■ **About this task**
Give back the lines of the entries below exactly as written, from the first line to the line holding "as they start up the steps.", both included, with the pictures omitted.

*** Opening of Records supplied ***

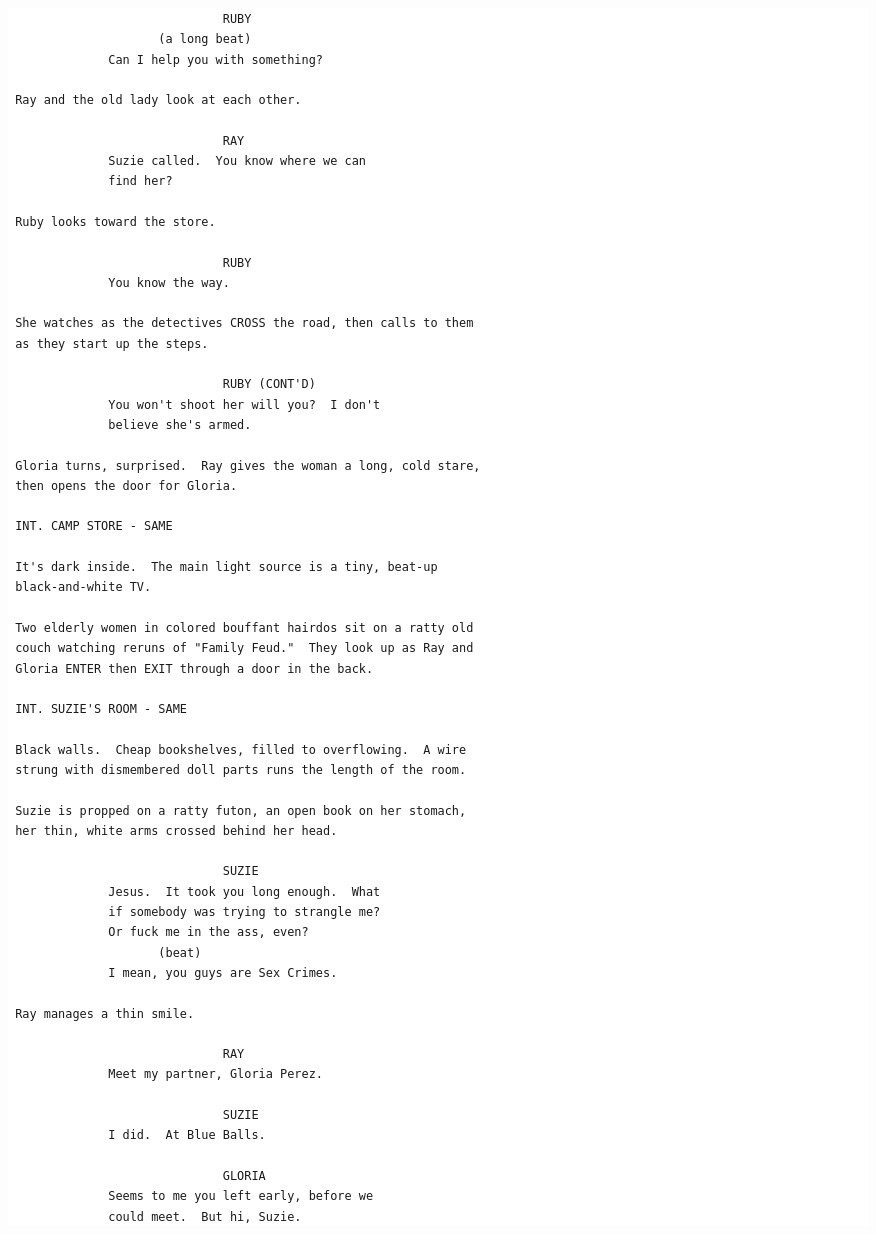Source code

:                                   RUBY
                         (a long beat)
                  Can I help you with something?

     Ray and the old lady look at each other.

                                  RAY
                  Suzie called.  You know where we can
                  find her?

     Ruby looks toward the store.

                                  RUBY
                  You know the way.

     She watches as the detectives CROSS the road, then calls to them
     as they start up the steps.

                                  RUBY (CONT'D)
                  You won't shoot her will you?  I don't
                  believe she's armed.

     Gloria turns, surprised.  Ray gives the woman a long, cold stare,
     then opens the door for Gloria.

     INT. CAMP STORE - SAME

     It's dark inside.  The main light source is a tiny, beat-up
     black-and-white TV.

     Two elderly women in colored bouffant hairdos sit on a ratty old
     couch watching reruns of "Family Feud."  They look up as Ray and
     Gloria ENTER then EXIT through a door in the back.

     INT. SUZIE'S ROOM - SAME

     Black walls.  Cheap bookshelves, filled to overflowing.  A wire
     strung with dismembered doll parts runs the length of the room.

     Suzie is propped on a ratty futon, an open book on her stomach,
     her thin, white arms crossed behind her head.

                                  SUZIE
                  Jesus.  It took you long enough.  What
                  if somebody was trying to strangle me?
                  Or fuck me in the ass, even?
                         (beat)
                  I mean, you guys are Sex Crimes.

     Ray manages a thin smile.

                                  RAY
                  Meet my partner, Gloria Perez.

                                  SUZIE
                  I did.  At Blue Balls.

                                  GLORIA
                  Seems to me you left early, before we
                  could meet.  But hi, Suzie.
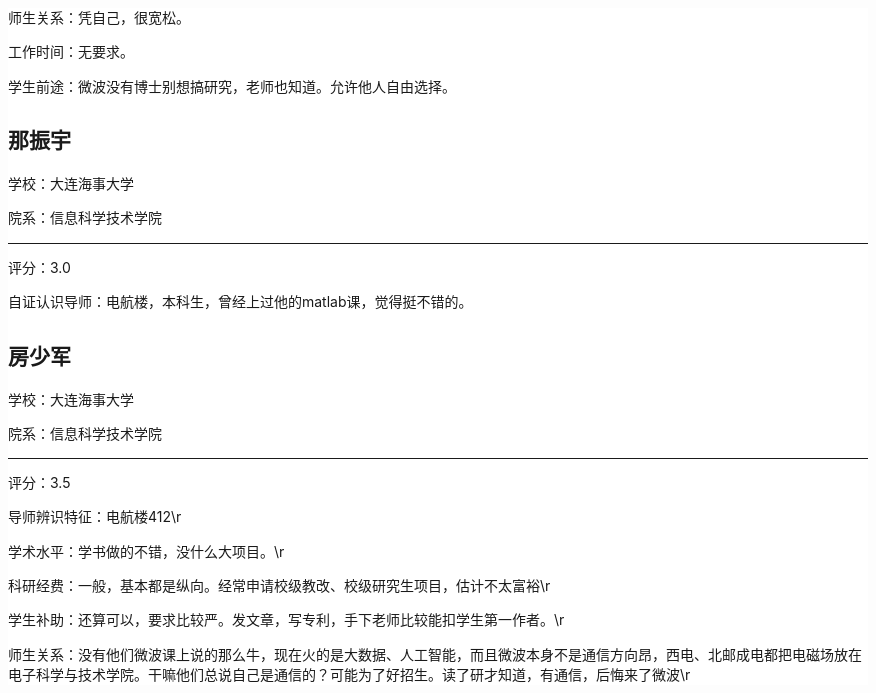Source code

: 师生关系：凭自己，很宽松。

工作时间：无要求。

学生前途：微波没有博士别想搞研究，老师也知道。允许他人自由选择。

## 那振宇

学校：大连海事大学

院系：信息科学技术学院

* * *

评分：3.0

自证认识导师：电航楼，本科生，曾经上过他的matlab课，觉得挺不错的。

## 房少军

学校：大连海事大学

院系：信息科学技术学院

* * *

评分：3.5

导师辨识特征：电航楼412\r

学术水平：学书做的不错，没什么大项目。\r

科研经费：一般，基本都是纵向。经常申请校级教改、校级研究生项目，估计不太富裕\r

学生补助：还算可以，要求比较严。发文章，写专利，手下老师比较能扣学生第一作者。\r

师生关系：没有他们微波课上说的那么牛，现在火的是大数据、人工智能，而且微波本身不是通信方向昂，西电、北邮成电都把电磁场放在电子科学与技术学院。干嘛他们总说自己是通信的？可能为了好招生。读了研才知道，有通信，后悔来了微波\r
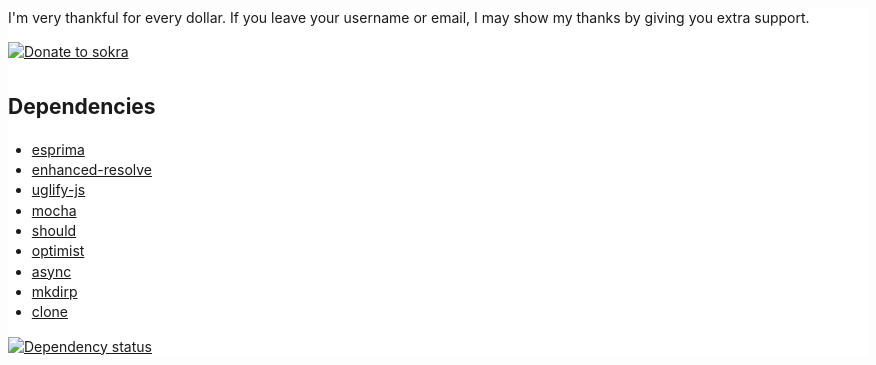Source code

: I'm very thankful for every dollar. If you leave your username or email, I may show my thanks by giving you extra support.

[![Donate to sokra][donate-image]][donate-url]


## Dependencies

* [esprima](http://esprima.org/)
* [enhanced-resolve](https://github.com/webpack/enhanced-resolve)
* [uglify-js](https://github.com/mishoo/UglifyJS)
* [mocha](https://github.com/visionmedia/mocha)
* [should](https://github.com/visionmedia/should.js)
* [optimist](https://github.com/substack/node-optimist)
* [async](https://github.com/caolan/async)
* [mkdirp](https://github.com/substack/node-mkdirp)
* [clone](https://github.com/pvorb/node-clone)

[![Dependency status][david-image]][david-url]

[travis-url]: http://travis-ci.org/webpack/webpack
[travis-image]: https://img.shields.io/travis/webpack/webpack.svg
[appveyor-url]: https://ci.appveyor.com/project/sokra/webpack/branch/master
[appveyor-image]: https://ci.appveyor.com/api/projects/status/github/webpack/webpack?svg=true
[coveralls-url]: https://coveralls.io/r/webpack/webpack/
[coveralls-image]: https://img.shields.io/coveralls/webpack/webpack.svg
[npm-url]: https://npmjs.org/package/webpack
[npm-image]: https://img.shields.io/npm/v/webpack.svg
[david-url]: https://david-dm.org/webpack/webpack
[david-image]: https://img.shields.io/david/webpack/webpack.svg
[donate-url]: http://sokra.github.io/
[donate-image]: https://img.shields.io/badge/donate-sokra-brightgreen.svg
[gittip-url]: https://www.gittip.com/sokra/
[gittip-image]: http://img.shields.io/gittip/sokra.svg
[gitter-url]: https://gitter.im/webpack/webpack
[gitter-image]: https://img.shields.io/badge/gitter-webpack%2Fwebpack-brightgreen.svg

*** Close of Records supplied ***

■ **Response**
Source code

:                                   RUBY
                         (a long beat)
                  Can I help you with something?

     Ray and the old lady look at each other.

                                  RAY
                  Suzie called.  You know where we can
                  find her?

     Ruby looks toward the store.

                                  RUBY
                  You know the way.

     She watches as the detectives CROSS the road, then calls to them
     as they start up the steps.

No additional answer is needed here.